* Reading passage *
Analysis

Thralldom of Platitudes

Few anecdotes are as relevant to our times as the good old story of the boiling frog. It is about a frog slowly being boiled alive. The premise is that if a frog is placed in boiling water, it will immediately jump out, but if it is placed in cold water that is slowly heated, it will not perceive the danger and will, as the temperature continues to rise, be cooked to death. The story is often used as a metaphor for the inability or unwillingness of people to react to or be aware of threats that occur slowly and imperceptibly.

The common metaphorical use of the story is a caution for people to be aware of every change (howsoever gradual) lest they should one day be caught totally unaware to be able to cope with it.

What is true of anecdotes is equally valid to another old chestnut, namely, platitudes, which are trite, or prosaic statements directed at quelling cognitive unease. Platitudes are geared towards presenting a shallow, unifying wisdom over a complex, difficult topic. However, they are too overused and general to be anything more than undirected statements with ultimately little meaningful contribution towards a solution.

Examples of such platitudes could be statements such as middle ground, method to madness and the like. Platitudes are, all said, generally a form of an over-used cliché that terminates the thinking process.

Deeply influenced by moralistic platitudes and uncontrollable bouts of self-righteousness – common characteristics of the Nehru years – we Indians as a nation, haven't yet learned to come to terms with the realities of international politics and still wallow in the thralldom of platitudes. Are we capable of thinking beyond self-imposed boundaries of platitudes like peaceful co-existence and socialist pattern of society?

Some Examples

Let me take some common platitudes that have haunted our political existence since Independence.

The first platitude we have lived by since 1947 is that Wahabi Islam alone has kept propped up the failing state of Pakistan which would have irretrievably disintegrated by now but for the Saudi support. The truth is what kept Pakistan propped up so far was the 1979 Soviet misadventure in Afghanistan which suddenly made Pakistan strategically important to the United States. Its use by the United States as a launch-pad for its operations in Afghanistan ensured Pakistan a fresh lease of life.

Take another misconception of our times that the thesis of clash of civilizations propounded first by Harvard historian Samuel P. Huntington is a worn out cliché. Far from that! In the last two decades, for instance, there have been at least two major civilizational clashes: the first was the Soviet-Afghan war – incidentally far more crucial than the three Afghan wars that the British fought in the nineteenth and the twentieth centuries – and the second, the Gulf War. The third such clash, in all likelihood will, sooner or later, be the India-Pakistan war over Kashmir. The Kashmir problem that Pakistan has spared no effort to internationalize is, as a matter of fact, only a symbol and not the cause of Indo-Pak conflict.

* Saved entries *

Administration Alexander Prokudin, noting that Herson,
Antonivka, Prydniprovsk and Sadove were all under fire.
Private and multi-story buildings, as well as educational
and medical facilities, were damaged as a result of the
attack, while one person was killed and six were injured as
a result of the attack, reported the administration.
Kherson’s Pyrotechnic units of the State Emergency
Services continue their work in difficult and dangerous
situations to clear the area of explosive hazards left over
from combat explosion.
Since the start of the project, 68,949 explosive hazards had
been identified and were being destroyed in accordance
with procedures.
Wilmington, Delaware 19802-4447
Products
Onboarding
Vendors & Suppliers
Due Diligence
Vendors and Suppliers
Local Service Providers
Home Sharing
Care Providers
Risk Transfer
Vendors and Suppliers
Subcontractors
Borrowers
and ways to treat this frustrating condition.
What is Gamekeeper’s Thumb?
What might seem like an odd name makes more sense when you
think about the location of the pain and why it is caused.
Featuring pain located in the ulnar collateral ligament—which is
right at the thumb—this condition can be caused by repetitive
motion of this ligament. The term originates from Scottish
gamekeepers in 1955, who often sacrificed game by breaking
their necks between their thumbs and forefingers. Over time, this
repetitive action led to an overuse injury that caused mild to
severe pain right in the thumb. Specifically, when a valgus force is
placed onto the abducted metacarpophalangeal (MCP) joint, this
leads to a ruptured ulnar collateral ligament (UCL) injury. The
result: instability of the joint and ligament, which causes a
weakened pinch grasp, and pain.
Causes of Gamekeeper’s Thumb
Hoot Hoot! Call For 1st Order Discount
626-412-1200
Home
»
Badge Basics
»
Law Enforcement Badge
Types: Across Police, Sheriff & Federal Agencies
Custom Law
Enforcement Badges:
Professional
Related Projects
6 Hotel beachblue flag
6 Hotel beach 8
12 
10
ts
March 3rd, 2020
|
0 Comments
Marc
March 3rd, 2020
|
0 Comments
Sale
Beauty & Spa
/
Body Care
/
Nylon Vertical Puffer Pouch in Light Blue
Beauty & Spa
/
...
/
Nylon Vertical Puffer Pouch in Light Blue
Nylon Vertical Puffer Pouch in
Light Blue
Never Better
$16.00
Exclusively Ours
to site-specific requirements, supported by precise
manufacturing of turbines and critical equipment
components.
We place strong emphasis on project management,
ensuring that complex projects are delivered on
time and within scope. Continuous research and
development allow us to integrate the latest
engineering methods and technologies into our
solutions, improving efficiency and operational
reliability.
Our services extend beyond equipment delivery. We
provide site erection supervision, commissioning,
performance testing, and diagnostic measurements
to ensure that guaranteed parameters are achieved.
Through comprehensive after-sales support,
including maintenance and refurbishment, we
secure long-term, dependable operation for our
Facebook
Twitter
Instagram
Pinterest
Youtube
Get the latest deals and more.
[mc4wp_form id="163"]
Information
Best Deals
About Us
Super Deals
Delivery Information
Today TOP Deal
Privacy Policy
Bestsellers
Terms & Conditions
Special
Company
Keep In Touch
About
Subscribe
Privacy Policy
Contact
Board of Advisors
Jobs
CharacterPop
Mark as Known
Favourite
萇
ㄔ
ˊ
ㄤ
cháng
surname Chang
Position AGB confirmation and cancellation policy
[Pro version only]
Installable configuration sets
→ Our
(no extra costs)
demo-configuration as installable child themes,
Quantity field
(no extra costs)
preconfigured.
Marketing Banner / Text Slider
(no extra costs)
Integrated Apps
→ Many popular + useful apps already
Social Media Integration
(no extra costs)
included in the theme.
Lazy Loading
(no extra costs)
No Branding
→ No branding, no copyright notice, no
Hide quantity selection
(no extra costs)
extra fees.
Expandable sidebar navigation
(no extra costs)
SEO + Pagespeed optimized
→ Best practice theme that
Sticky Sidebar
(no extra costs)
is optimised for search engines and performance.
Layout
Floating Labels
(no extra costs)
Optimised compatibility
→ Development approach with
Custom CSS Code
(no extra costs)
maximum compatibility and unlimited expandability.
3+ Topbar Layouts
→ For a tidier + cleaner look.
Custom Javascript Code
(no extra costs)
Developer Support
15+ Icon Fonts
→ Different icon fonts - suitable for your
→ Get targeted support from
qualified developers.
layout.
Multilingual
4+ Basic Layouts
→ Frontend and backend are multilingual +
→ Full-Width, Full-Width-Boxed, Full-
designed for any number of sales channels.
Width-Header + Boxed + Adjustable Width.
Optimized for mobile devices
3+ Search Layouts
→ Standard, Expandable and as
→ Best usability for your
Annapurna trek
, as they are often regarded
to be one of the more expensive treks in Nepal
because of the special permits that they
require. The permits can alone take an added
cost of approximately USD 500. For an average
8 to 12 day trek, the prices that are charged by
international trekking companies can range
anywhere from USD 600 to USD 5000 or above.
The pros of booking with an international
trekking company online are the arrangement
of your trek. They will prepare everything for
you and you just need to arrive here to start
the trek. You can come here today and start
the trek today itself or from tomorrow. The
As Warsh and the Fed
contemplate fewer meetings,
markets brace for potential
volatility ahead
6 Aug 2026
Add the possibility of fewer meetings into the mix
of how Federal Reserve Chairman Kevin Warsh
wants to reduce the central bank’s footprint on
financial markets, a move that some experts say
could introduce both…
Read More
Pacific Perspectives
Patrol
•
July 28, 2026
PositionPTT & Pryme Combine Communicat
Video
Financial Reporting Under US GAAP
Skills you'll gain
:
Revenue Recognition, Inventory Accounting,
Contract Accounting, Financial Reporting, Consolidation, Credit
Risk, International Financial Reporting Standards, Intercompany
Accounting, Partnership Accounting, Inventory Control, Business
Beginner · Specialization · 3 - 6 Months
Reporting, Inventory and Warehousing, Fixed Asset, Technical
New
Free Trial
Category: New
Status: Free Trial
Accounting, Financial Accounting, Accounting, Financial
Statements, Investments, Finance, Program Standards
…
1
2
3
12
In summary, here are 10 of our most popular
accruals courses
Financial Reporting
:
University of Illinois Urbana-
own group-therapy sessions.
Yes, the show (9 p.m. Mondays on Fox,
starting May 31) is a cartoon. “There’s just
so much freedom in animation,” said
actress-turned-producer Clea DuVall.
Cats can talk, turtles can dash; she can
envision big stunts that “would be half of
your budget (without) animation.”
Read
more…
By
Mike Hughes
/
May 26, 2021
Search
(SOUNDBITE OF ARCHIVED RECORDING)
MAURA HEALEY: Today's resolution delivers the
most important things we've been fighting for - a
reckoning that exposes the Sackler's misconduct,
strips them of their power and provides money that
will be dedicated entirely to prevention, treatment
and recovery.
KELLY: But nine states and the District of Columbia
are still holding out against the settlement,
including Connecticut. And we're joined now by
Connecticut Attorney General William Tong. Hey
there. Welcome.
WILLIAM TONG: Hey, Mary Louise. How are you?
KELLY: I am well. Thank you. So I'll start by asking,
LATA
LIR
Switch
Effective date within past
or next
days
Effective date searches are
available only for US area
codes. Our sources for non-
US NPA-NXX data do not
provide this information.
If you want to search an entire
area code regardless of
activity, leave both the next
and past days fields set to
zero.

* Exercise instructions *
Reproduce the part of the essay on platitudes starting with "What is true" and going on through "the thinking process.".

* Output *
What is true of anecdotes is equally valid to another old chestnut, namely, platitudes, which are trite, or prosaic statements directed at quelling cognitive unease. Platitudes are geared towards presenting a shallow, unifying wisdom over a complex, difficult topic. However, they are too overused and general to be anything more than undirected statements with ultimately little meaningful contribution towards a solution.

Examples of such platitudes could be statements such as middle ground, method to madness and the like. Platitudes are, all said, generally a form of an over-used cliché that terminates the thinking process.